(Editor’s note: Over the summer, leading up to the 2015 football preview series in late August, Orange Watch will highlight various antidotes related to Syracuse athletics.)
The September 4th football season opener against Rhode Island (7:00 p.m. ET / ESPN3) will mark the beginning of the 36th year that the Big Three Syracuse sports have called the Dome home.
With plans and ideas percolating among Chancellor Kent Syverud, new AD Mark Coyle, university VP and Chief Facilities Officer Pete Sala and others, the effort is on to spearhead plans to maximize revenue within the building’s existing footprint, while also investing in renovations to bring the facility more in line with other contemporary entertainment venues across the country as it inches closer to its 40th season in the 2019-20 school year.
In an unusual scheduling quirk, for the first time in Dome history the ‘Cuse will open with four straight home games (the 2005 team opened with the first three at home, and the last time the first four were played at Archbold Stadium was 80 years ago in 1935), giving Orange Nation hope that a 3-0 start is doable for the first time since 1991 with Wake Forest and Central Michigan following the URI opener, and preceding the visit of SEC power LSU, picked as the fourth best team in that annually strong conference in its recently released preseason media poll.

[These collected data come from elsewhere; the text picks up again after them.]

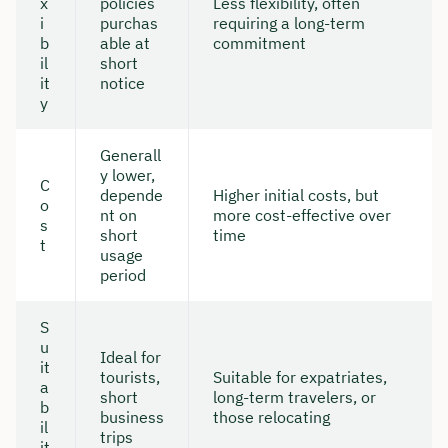
x
policies
Less flexibility, often
i
purchas
requiring a long-term
b
able at
commitment
il
short
it
notice
y
Generall
y lower,
C
depende
Higher initial costs, but
o
nt on
more cost-effective over
s
short
time
t
usage
period
S
u
Ideal for
it
tourists,
Suitable for expatriates,
a
short
long-term travelers, or
b
business
those relocating
il
trips
it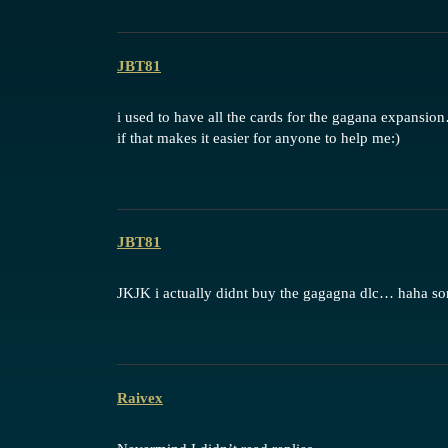
JBT81
i used to have all the cards for the gagana expan
if that makes it easier for anyone to help me:)
JBT81
JKJK i actually didnt buy the gagagna dlc… haha
Raivex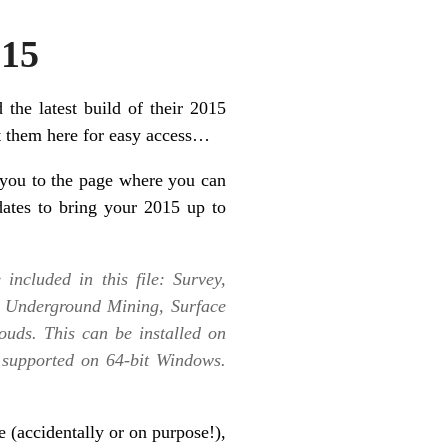
015
 the latest build of their 2015
st them here for easy access…
you to the page where you can
dates to bring your 2015 up to
included in this file: Survey,
, Underground Mining, Surface
uds. This can be installed on
 supported on 64-bit Windows.
e (accidentally or on purpose!),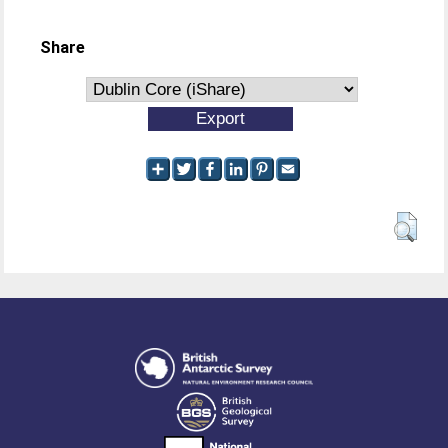
Share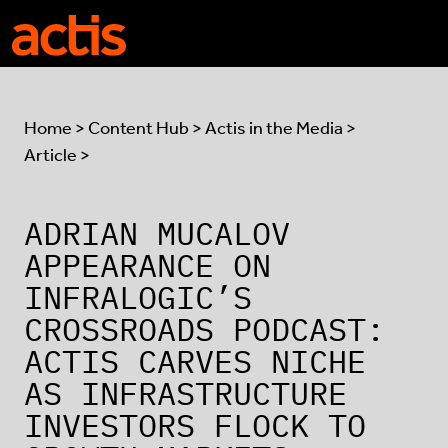
Skip to main content
Actis
Home
>
Content Hub
>
Actis in the Media
>
Article >
ADRIAN MUCALOV
APPEARANCE ON
INFRALOGIC’S
CROSSROADS PODCAST:
ACTIS CARVES NICHE
AS INFRASTRUCTURE
INVESTORS FLOCK TO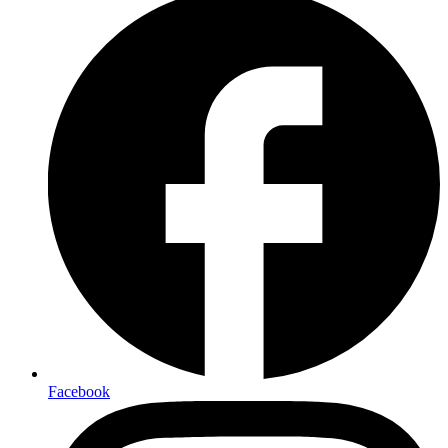
Facebook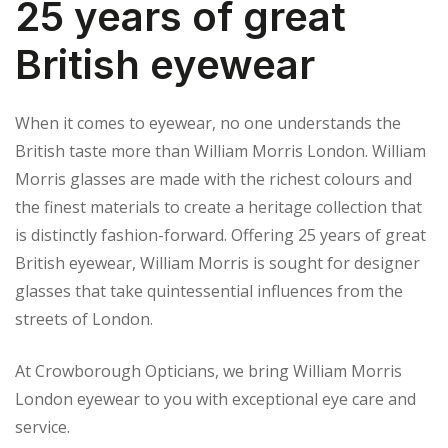
25 years of great
British eyewear
When it comes to eyewear, no one understands the
British taste more than William Morris London. William
Morris glasses are made with the richest colours and
the finest materials to create a heritage collection that
is distinctly fashion-forward. Offering 25 years of great
British eyewear, William Morris is sought for designer
glasses that take quintessential influences from the
streets of London.
At Crowborough Opticians, we bring William Morris
London eyewear to you with exceptional eye care and
service.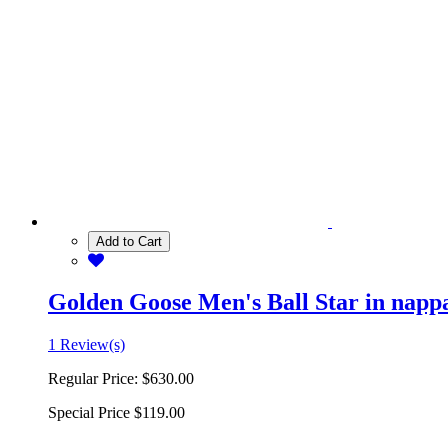
Add to Cart
Golden Goose Men's Ball Star in nappa 
1 Review(s)
Regular Price:
$630.00
Special Price
$119.00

That’s all in the near term future, for now, here’s our look at five of the most memorable Dome games in reverse order, and that includes at least one game from the Big Three sports, so let the disagreements begin:
5. Syracuse vs. Pennsylvania lacrosse – May 28, 1988
The first of the three straight, Gary and Paul Gait-led NCAA championship teams, although after an 11-0 regular season, including games in which the Orangemen scored 26, 23, 20 and 19 goals in victories, including a first round NCAA rout of Navy 23-5 in which the Gaits combined for 16 of the 23 goals, unheralded Ivy League champ Penn proved to be a big obstacle in the NCAA semifinals played conveniently enough at the Dome (one of two Final Fours SU hosted, the other 1991).
In a tense back and forth affair that featured two Gary Gait famous “Air Gait” shots leaping from behind the Quakers cage to stuff the ball into the net behind goalie John Kanaras with 5:20 in the second quarter to tie the game 2-2, then again early in the third quarter to tie the game 4-4, a pair of shots that had the partisan SU crowd of 25,933 shaking it collective heads and was a said to be an “unprecedented” manner in which to score a goal in the field version of the game to anyone’s recollection.
Despite Gait playing like the “Air Jordan” of the sport, Syracuse still trailed 10-9 with 3:00 to play until a nifty goal by attackman John Zulberti tied the game, and Paul Gait’s quick one-on-one move to the goal off a pass from his brother, freed him up for an in-close shot that whistled home with 0:03 left to propel the ‘Cuse to the championship game two days later in which they would defeat Cornell 13-8 for the second NCAA title in program history.
4. Syracuse vs. Georgetown basketball – January 28, 1985
Big East basketball was in its formative years of increased popularity coast-to-coast thanks to its mega successful TV contract with ESPN during the 1984-85 season, a season in which the conference would shock the nation by becoming the first and only league to send three teams to the Final Four, and a season in which the SU-Georgetown rivalry was never so heated.
The defending national champion Hoyas led by Patrick Ewing, David Wingate, Reggie Williams, Bill Martin and Michael Jackson were ranked No. 1 for the first nine weeks of the season, before being shocked by No. 2 St. John’s 66-65 at the Capital Centre, and now two days later had to play in the Dome against the 11th ranked Orangemen led by Pearl Washington, Rafael Addison and a young Rony Seikaly, in front of a then-record crowd of 32,229 on the ESPN Big Monday broadcast.
In the predictable close game, Georgetown had the ball up 63-62 in the final minute, only to turn it over. After a timeout with 0:34 left, SU inbounded with a play for Washington to win it. He dribbled right from the side court to the foul line, pulled up and hit a 15 footer with 0:16 to put SU on top, and a late free throw followed by a desperation heave that missed by Jackson gave Syracuse the 65-63 win that so riled up those fans spilling onto the court, several famously crashed into the late ESPN courtside reporter Tom Mees during his postgame appearance, causing Mees to spontaneously elbow back defending his turf.